Daily Local News (West Chester, PA)

Man pleads guilty for crash that injured daughter

- By Michael P. Rellahan mrellahan@21st-centurymed­ia.com @ChescoCour­tNews on Twitter

Ronald J. Pooler Jr. had plans that day to take his children to get class supplies in anticipati­on of the new school year, pick up his estranged wife from work, and taker them all to a park where the four kids could play and he and she could talk things out. They never made it. Instead, Pooler flipped his car on the Route 30 Bypass after speeding in and out of traffic. It landed on its roof after crashing into an embankment along the heavily travelled roadway.

More importantl­y, and more tragically, the car landed on top of his 8-year-old daughter, who had been riding, unbuckled, in the rear seat with her siblings. The girl was ejected and wound up underneath the front windshield. Passing motorists who saw the crash were able to lift the car up and drag her from underneath the wreck, according to court documents.

On Thursday, Pooler, a 44-yearold Uwchlan man with a string of minor criminal conviction­s involving drugs and violence dating back to the 1990s, entered a series of guilty pleas stemming from the August 2015 crash. Initially, he had been charged with driving under the influence of controlled substances — specifical­ly fentanyl, a synthetic form of heroin — but those charges were withdrawn by the prosecutio­n.

He pleaded guilty to charges of aggravated assault by vehicle, accidents involving injuries while unlicensed, and endangerin­g the welfare of children. His daughter survived the crash, but was seriously injured. Her three siblings escaped relatively unscathed.

According to Assistant District Attorney Jonathan Harrar, who prosecuted the case, the now 9-year-old girl suffered traumatic brain injury in the crash, and was facially disfigured. She continues to need surgical treatment, he told Common Pleas Judge David

Bortner, who accepted Pooler’s plea.

“She is precluded from ever leading a normal, healthy life,” said Harrar. The girl, whose name not being reported by the Daily Local News, was not in the courtroom for the proceeding.

Pooler, who was accompanie­d by his attorney, Assistant Public Defender David Miller, did not address

the charges against him specifical­ly. He answered Bortner’s questions about his decision to plead guilty, and will be sentenced at a later date when a pre-sentence investigat­ion into his background is completed. That will likely be within 60 days.

According to the descriptio­n of the crash given by Harrar, and a detailed criminal complaint filed by state police Trooper Kory Wardrop, who investigat­ed the scene, Pooler was driving westbound on Route 30 in Caln about 5:10 p.m. on Aug.

16, 2015, when he lost control of his 2002 Acura RSX.

Motorists later told troopers that they had seen the Acura driving fast and passing them on the left-hand side.

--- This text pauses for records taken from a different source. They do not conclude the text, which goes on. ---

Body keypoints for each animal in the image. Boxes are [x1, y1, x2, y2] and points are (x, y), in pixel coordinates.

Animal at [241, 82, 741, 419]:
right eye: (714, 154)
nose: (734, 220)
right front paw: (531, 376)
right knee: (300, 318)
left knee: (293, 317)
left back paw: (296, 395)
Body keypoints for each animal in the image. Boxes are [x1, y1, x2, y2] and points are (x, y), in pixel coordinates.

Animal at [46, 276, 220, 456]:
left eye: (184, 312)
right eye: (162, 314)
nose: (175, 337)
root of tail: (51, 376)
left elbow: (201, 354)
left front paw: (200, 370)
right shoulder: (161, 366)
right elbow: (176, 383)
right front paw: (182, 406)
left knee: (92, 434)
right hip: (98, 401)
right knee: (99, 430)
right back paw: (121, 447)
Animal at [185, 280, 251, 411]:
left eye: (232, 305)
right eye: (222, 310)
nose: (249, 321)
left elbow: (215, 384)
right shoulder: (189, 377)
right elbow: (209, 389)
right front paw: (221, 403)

They said the car went out of control, began spinning, and struck a Cadillac in the rear before veering into the right-hand side embankment. Harrar said the accident investigat­ion showed Pooler was traveling about 72 to 77 miles per hour in the 55-mph zone.

When Wardrop and another trooper spoke to Pooler at the scene after his

daughter had been taken to the hospital in an ambulance, he told them that he had been on his way to pick up his wife at her work. He said that the children — ages 10, 8, 7, and 6 — were all in the back seat, but that none of them were in car seats.

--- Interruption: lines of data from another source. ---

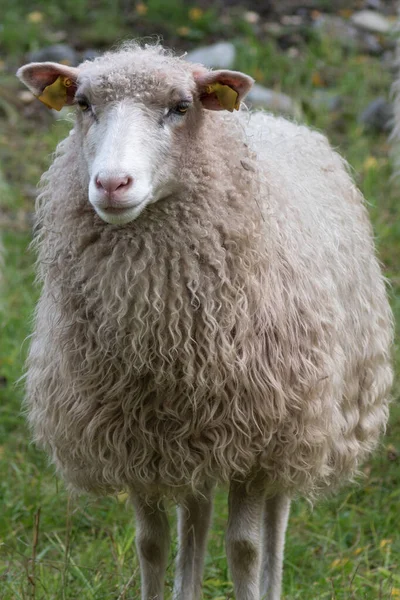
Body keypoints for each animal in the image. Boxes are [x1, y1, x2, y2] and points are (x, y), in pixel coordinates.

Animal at [17, 43, 392, 600]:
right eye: (83, 103)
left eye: (180, 106)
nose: (111, 183)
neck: (162, 333)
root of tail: (269, 118)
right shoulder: (136, 439)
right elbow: (151, 545)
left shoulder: (261, 438)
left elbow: (245, 548)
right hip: (195, 433)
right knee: (196, 515)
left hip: (301, 418)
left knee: (274, 521)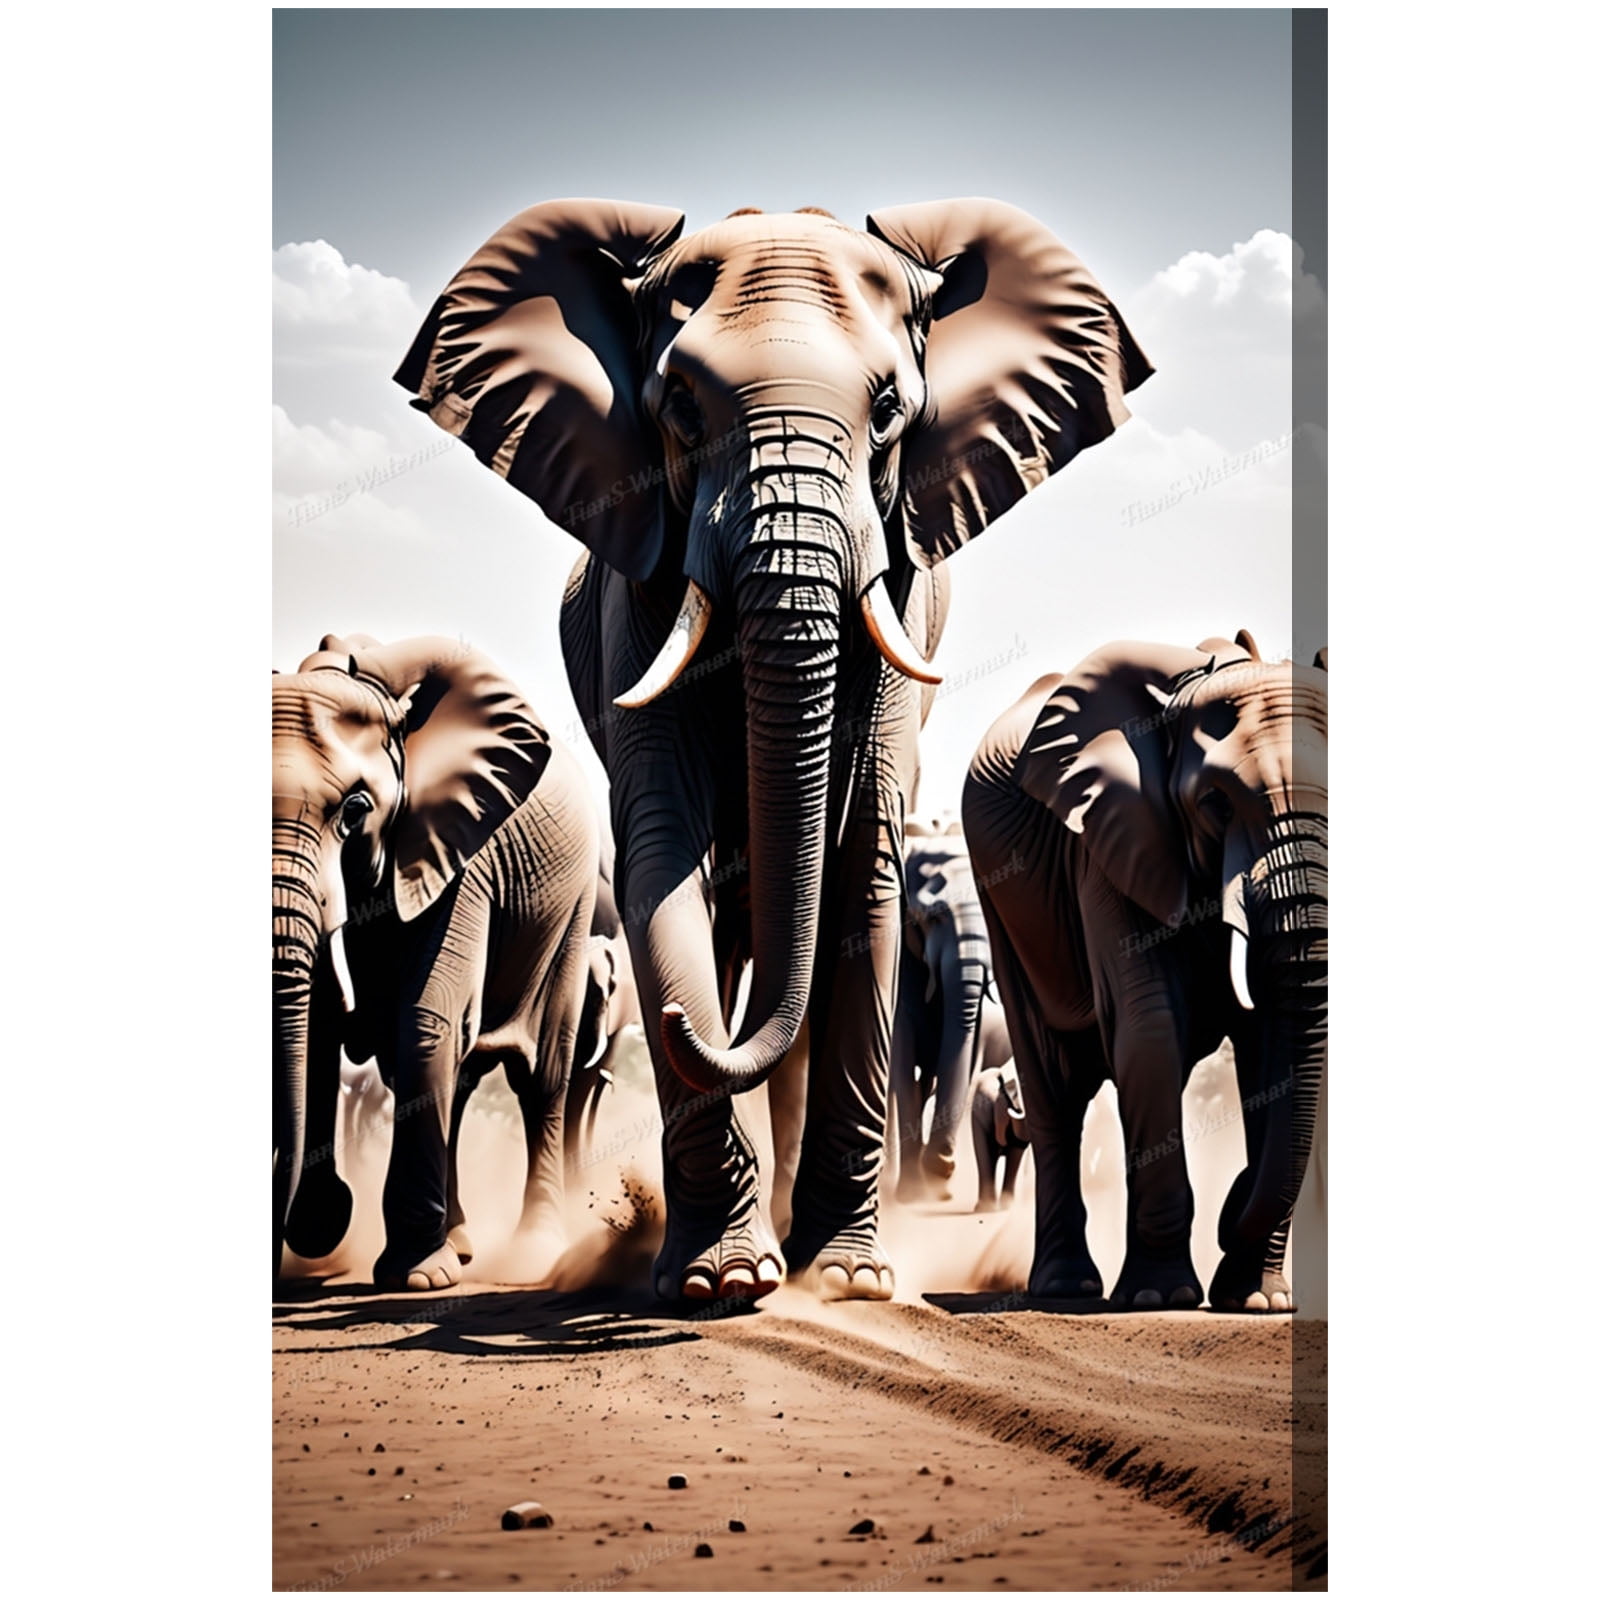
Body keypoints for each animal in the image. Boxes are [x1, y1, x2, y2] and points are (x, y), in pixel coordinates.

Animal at [272, 634, 599, 1291]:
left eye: (354, 811)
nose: (319, 1214)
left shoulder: (463, 850)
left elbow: (426, 1017)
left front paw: (415, 1279)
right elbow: (319, 1020)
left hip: (577, 907)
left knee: (543, 1076)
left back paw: (531, 1255)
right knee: (458, 1078)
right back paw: (462, 1245)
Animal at [889, 817, 1012, 1203]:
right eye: (933, 917)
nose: (945, 1166)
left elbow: (965, 1055)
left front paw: (936, 1180)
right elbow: (902, 1052)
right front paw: (914, 1191)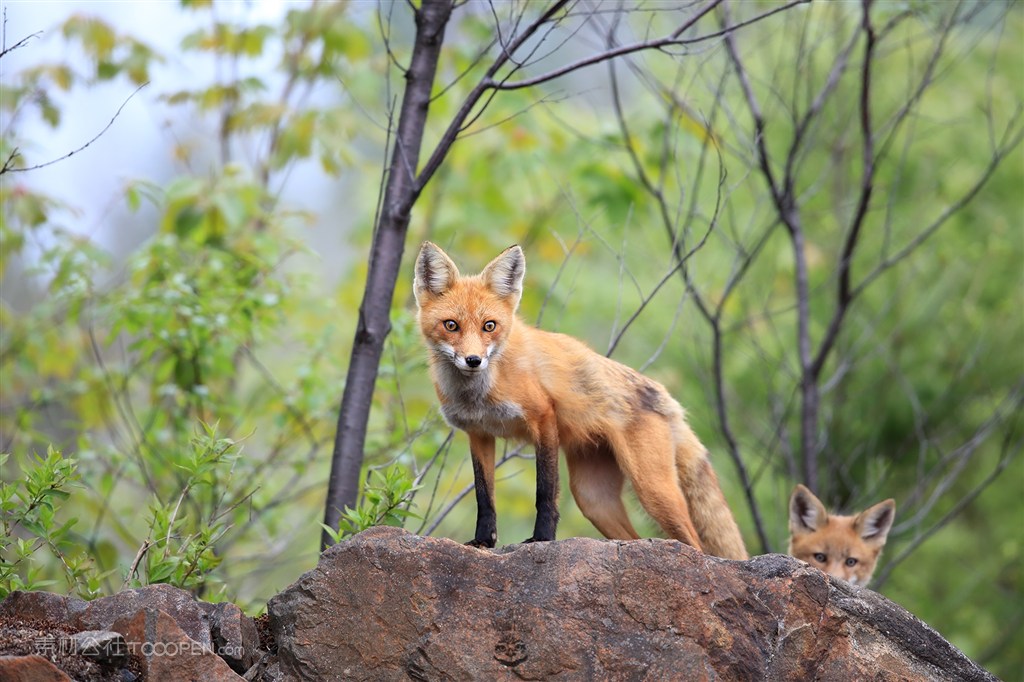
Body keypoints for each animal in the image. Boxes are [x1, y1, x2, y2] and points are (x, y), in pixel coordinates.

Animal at [411, 240, 749, 557]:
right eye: (451, 325)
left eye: (489, 326)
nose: (473, 360)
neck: (479, 393)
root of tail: (666, 397)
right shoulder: (479, 434)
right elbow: (484, 497)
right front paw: (483, 541)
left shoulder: (543, 418)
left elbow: (545, 491)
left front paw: (542, 539)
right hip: (593, 498)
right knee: (633, 538)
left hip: (652, 489)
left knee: (696, 545)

Pooler claimed that he had lost control of the car when another motorist cut in front of him and he had to swerve to get out of its way. No other motorist who witnessed the crash, however, reported seeing a car cut the Acura off.

During the interview at the scene, Pooler complained of having a dry mouth. Asked if he had smoked marijuana, he said he had done so a few days before, but that he had not taken any harder drugs. He said the last time he drank had been the night before, when he shared a hard cider with his father.

When Pooler was asked to perform field sobriety tests, he showed signs of impairment, Wardrop said in his complaint. At Brandywine Hospital, where he was taken following the

crash, Pooler admitted that he had used heroin recently, after detoxing in prison. The blood tests ultimately showed that he had fentanyl in his system.

A recent U.S. Supreme Court ruling declared the results of those blood tests performed on motorists like Pooler as inadmissib­le.

Pooler is being held in Chester County Prison while he awaits sentencing.